▶ _Exercise text_:
--- --- ---
Retailers can also take advantage of Alibaba’s unique “digital shelf price tag” which wirelessly connects to the physical store’s data system, allowing for merchants to adjust prices according to supply and demand, as well as access to sales trends.
‘The New Retail’ Alibaba Strategy
The Alibaba Group has recognized that seamless control of both online and offline retail is the pathway to success in the future. The chinese grocery store Hema, launched in 2015 is an unparalleled retail experience that perfectly encapsulates Alibaba’s astounding potential for innovation. The entire store is digitalized, allowing customers to fulfill online deliveries, make in-store purchases, and in-store consumption – customers can place orders online through Alibaba and scan any product in the brick and mortar store to pull up information about it.
Alibaba utilizes data collected on consumers, including purchasing history, store visits, and the like to build a personalized user experience. This retail platform’s beauty lies in its integration with Alibaba’s services (Tmall, Taobao, Alipay, Cainiao) to make the experience a fully-integrated digital and offline experience. Its retail platform is free of charge, and allows independent retailers like Hema to use their digital inventory system to adjust prices to maximize sales and profits based off demand data collected from consumers.
Alibaba v. Amazon: Growth
Both companies have been experiencing rapid, steady growth that is shattering records in the realm of e-commerce. In light of the recent trade war, Amazon has experienced a double in stock price, while Alibaba has remained stagnant, allowing Amazon to dominate the market and reach the market cap of over 1 trillion. Amazon stock has done better than Alibaba in this department, winning a 150% return at the start of 2016 versus a 90% return for Alibaba.
--- --- ---
▶ _Supplied entries_:

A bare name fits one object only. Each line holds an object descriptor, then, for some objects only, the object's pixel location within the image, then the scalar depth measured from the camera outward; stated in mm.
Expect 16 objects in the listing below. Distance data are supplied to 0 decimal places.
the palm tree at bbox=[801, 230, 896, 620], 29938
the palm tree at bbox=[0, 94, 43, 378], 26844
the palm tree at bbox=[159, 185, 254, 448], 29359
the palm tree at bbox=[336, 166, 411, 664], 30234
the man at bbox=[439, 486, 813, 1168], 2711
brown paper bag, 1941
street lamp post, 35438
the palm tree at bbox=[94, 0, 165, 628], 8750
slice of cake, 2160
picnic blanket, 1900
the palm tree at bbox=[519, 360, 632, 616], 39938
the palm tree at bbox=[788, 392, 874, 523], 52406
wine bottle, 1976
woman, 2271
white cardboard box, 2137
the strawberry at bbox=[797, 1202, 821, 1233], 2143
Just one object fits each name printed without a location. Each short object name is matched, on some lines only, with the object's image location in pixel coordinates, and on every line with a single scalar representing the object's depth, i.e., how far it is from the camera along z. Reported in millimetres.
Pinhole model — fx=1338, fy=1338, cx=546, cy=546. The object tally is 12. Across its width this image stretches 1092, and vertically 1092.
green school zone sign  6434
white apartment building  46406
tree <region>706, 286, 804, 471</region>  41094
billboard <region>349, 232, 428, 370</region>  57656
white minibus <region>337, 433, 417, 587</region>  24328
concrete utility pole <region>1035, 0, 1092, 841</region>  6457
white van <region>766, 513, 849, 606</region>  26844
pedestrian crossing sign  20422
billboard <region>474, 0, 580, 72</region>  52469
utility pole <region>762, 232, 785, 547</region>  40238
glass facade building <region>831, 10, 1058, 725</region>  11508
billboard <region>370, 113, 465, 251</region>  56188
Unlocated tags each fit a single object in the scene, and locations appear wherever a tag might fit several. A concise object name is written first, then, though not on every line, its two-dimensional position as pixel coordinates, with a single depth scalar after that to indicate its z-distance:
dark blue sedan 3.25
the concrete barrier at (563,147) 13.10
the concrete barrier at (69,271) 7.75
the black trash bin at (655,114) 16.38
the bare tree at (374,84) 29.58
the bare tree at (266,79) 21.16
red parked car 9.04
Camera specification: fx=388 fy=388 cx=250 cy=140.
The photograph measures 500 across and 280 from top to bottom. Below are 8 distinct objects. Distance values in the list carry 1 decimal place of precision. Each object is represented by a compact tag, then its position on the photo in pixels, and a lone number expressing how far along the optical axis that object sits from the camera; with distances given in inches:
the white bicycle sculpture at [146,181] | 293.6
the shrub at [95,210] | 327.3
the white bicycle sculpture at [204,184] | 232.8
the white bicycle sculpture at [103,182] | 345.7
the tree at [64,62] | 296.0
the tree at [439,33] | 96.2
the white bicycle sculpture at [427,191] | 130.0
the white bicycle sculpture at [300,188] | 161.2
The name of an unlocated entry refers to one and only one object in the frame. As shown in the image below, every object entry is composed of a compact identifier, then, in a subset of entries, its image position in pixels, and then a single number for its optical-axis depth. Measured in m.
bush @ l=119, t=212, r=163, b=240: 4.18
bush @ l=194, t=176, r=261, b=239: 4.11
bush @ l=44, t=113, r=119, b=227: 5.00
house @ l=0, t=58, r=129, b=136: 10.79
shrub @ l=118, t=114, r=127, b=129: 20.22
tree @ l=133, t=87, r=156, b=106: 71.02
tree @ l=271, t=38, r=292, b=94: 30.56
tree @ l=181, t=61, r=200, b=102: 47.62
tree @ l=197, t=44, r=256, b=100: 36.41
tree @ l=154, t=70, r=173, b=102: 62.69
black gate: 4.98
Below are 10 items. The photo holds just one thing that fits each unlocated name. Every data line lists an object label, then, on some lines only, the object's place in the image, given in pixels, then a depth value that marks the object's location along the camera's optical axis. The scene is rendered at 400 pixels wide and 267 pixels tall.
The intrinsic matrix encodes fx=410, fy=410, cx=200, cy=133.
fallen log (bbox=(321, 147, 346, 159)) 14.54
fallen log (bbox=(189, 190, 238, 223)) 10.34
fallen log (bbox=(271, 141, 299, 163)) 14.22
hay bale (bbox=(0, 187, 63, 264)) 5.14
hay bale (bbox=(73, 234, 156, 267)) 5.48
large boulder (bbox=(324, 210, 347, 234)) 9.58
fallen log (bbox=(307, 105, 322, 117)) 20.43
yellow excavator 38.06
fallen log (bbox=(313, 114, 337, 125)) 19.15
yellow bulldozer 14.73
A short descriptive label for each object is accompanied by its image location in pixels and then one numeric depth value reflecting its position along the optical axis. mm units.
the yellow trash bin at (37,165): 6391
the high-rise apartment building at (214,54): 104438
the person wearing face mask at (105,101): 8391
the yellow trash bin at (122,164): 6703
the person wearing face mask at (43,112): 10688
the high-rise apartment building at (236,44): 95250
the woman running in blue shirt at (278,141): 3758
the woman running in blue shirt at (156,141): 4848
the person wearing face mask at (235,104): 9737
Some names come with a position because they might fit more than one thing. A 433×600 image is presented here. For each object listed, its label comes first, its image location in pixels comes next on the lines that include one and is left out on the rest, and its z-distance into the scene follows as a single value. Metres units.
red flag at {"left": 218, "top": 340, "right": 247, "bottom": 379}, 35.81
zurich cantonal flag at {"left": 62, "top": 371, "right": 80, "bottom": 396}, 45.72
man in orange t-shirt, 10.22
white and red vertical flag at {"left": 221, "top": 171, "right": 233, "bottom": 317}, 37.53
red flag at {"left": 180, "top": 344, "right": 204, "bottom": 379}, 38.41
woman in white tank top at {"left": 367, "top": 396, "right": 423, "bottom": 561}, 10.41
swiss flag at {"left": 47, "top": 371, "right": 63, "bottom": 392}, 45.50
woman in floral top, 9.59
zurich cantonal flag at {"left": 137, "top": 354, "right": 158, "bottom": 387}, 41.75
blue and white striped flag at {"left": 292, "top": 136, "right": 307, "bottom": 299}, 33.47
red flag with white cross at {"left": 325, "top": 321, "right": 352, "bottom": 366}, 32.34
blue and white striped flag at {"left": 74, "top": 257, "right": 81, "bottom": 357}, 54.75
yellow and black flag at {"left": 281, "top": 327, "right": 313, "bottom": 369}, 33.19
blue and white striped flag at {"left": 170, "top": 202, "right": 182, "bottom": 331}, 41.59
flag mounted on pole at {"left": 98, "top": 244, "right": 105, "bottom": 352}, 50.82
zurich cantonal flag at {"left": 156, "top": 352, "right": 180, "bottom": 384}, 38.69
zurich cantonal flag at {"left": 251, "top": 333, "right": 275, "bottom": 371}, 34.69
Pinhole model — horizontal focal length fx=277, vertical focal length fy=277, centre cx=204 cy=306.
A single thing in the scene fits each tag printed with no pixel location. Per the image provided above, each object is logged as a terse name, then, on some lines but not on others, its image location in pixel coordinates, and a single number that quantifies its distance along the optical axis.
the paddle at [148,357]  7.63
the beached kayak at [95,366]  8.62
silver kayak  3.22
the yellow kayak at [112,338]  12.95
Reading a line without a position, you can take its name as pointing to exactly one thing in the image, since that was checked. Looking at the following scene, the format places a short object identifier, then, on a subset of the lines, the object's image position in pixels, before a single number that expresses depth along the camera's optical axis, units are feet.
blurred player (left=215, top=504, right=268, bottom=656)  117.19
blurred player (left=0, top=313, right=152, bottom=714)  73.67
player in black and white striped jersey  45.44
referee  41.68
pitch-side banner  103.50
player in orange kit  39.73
--- --- ---
▶ _Questions_:
a) Answer these from the Alibaba text:
(i) In what year was the grocery store Hema launched?
(ii) Which four Alibaba services is the retail platform integrated with?
(iii) What does the "digital shelf price tag" connect to wirelessly?
b) Please continue the Alibaba text from the point where it stops.
You won't need the listing for any of this.

▶ _Answer list_:
a)
(i) 2015
(ii) Tmall, Taobao, Alipay and Cainiao
(iii) The physical store's data system

b)
However, Alibaba has been steadily growing as well, at nearly 60 percent with margins in the double digits. In fact, many analysts have stated Alibaba poses as a better stock investment than Amazon. “When you look at BABA, they’re growing faster than Amazon, and they’re priced at one-third the multiple,” said Mark Tepper, the Chief Executive Officer (CEO) and president at Strategic Wealth Partners, in an interview with CNBC’s Trading Nation on Thursday.
So Who’s the Winner?
As of now, Amazon remains comfortable in its spot as the dominant e-commerce tech giant. In terms of the Cloud, Amazon Web Services, its cloud computing service, takes the cake. Additionally, in international domination, Amazon has the upperhand in terms of international reach. However, the steady growth of the Alibaba Group, intuitive innovation, and out-of-the-box approaches to e-commerce such as its AI developments and New Retail innovations prove it a worthy opponent, and only time will tell which e-commerce giant will win in the long-run.